По его стороне шагал еще один толстячок, только попроще и поменьше ростиком. Они столкнулись плечами. Пискунов весь напрягся, чтобы смягчить для себя удар, и, рассерженный нахальством прохожих, слегка выпятил плечо. Но мужчина крепко стоял на ногах, шел быстро, и Пискунова ударило как поленом. Это его вконец разозлило, и, когда он увидел, что на него идет, прямо-таки прет какой-то высокий парень в дорогой одежде, но с простым грубоватым лицом, он отгородился от него рукой и, поравнявшись с ним, сказал громко и грубо:
— Ходи с правой стороны.
— Чего? — глуповато и недовольно крикнул парень, остановившись.
Пискунов на ходу обернулся:
— Надо ходить с правой стороны.
Вот сейчас уж он был доволен: не отступил и сделал замечание прохожему — все получилось как надо. Однако на душе все равно было как-то погано, нехорошо как-то. Он понимал, что нелепо обижаться на прохожих, толкаться, портить настроение себе и людям, но ничего не мог поделать с собой, его так и разбирала злоба.

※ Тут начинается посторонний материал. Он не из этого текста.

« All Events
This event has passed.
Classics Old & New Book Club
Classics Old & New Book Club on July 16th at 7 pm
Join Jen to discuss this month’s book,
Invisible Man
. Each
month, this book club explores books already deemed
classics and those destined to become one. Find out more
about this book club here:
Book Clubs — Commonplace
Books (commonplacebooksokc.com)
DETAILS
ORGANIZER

На него перла мордастая девка в малинового цвета пальто, ярко-синей шляпе и с желтым шарфом (раскрашена как павлин); шла по-солдатски твердо и шумно. Рожа самоуверенная, нагловатая. Девка эта как-то сразу не понравилась Дмитрию Ефимовичу. Он отступил к самому краю тротуара, но какой уж отступ — полшага, дальше — стена дома, понимая, что столкновения все равно не избежать. Ему показалось даже, что девка хочет толкнуть его. Ну толкай, толкай, голубушка! Он перебросил портфель из правой руки в левую (в этом старом портфеле он носил молоко из магазина, а сейчас прихватил его, чтобы купить вина) и, когда девка налезла, резко дернул портфель, чувствуя, как грубо бороздит по ее пальто и коленям. Подумал: не надо бы, женщина все-таки, но мысль эта тотчас вылетела из головы.

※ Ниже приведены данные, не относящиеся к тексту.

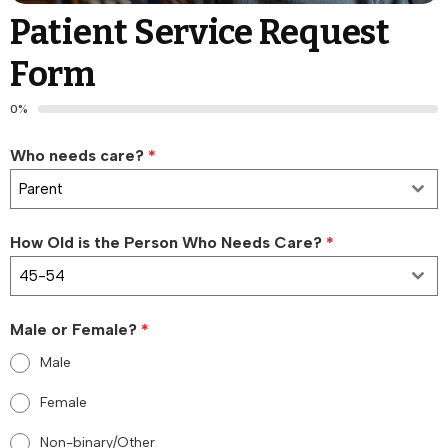
Patient Service Request
Form
0%
Who needs care?
*
Parent
How Old is the Person Who Needs Care?
*
45-54
Male or Female?
*
Male
Female
Non-binary/Other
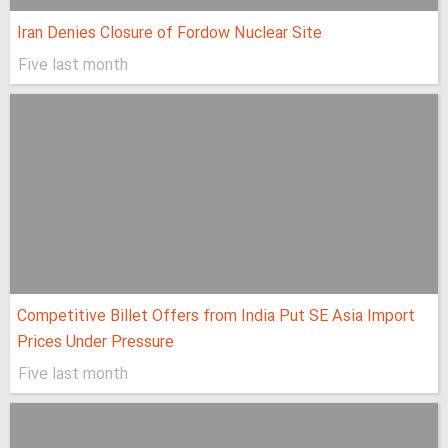
Iran Denies Closure of Fordow Nuclear Site
Five last month
Competitive Billet Offers from India Put SE Asia Import
Prices Under Pressure
Five last month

Квартала два, слава богу, шел спокойно. А потом появились пять горластых парней. Идут в одну шеренгу, заполнив в ширину почти весь узенький тротуар. Да какое идут — почти бегут. Хоть на дорогу прыгай от них или прилипай к кирпичной стене дома.

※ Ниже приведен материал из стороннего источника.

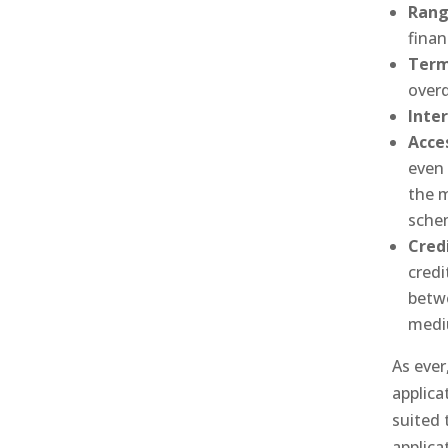
Rang
finan
Term
overd
Inte
Acce
even 
the 
sche
Credi
credi
betwe
medi
As ever,
applica
suited 
applica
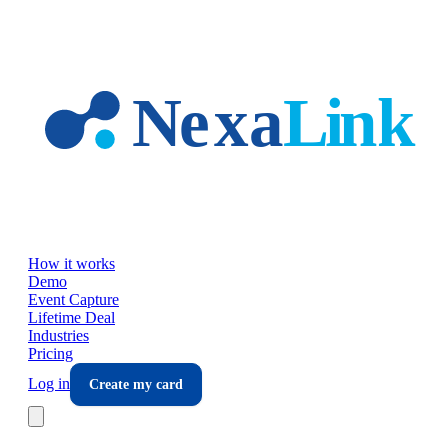
Skip to main content
How it works
Demo
Event Capture
Lifetime Deal
Industries
Pricing
Log in
Create my card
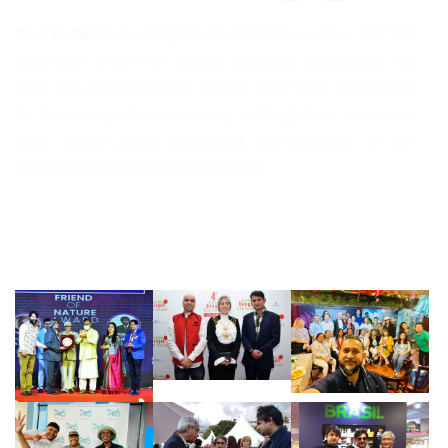
Noman Robin
is a Bangladeshi filmmaker, writer, and VFX
supervisor known for socially impactful storytelling. His
2012 film
Common Gender
helped drive legal recognition
for the transgender community in Bangladesh. His latest
work,
Mighty Eighty
, premiered internationally at the
Manhattan International Film Festival.
Follow Instagram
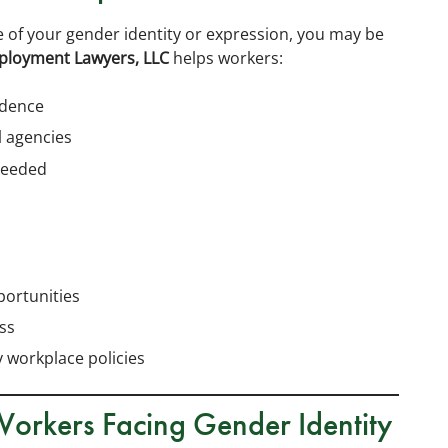
 of your gender identity or expression, you may be
ployment Lawyers, LLC
helps workers:
idence
l agencies
needed
ortunities
ss
 workplace policies
Workers Facing Gender Identity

«Что им до других, — иронично подумал Дмитрий Ефимович. — Ведь каждый из них почти гений».
На Пискунова летел левый крайний из пятерки — тощий коротконогий малый, с выпученными, рачьими глазами. Он был тут как бы в пристяжке, жалкий подражатель остальным четырем, рослым парням с холеными мордами. Пискунов почувствовал легкий холодок не то от испуга, не то от злости. А малый вроде бы и не видел его и, подхалимски подхохатывая, пялил глаза на своих спутников, и, только подскочив вплотную к Пискунову и увидев его злобные расширенные глаза, ойкнул и был отброшен сильной рукой Дмитрия Ефимовича.
Какой сегодня паршивый день! Никогда Пискунов так не злобился на улице. Хотя!.. Нет, все же всяко бывало. Уж себе-то он может сказать: бывало всяко. И раньше наталкивался на прохожих. И раньше говорил им: «Ходите справа», чувствуя тайное удовлетворение, оттого что поучает, как бы командует, стоит над людьми. Но сегодня особенно… Что-то сегодня нашло на него…
Когда Пискунов столкнулся плечом еще с одним человеком, тот сказал:
— Пожилой, а так ведете себя.
Спокойно сказал, вроде бы даже сочувственно. Таким голосом говорят: «Гражданин, вы замарали пальто». Но именно это спокойствие и сочувствие сильнее всего подействовали на Пискунова, ему стало вдруг как-то не по себе. Тяжело стало. Нет, сегодня не то получается. Он часто бывал недоволен собой: сделает что-то, а потом жалеет, ругает себя, даже зубами скрежещет.
На главной улице, куда он вышел, полно народа, и, как ни странно, здесь меньше толкались, шли каждый по своей стороне, — обычная оживленная субботняя толпа. Он вздрогнул, увидев возле магазина мужчину в очках и рядом с ним красивую женщину. У обоих строгость и элегантность в одежде, интеллигентная сдержанность в манерах. Дмитрий Ефимович не употреблял таких слов, как элегантность, интеллигентность, но он почувствовал все это. Ему не хотелось встречаться с ними, и Пискунов уже решил повернуть обратно, не все ли равно, где бродить, но в этот момент мужчина увидел его. Было заметно, что он обрадовался: вон как оживился, улыбается.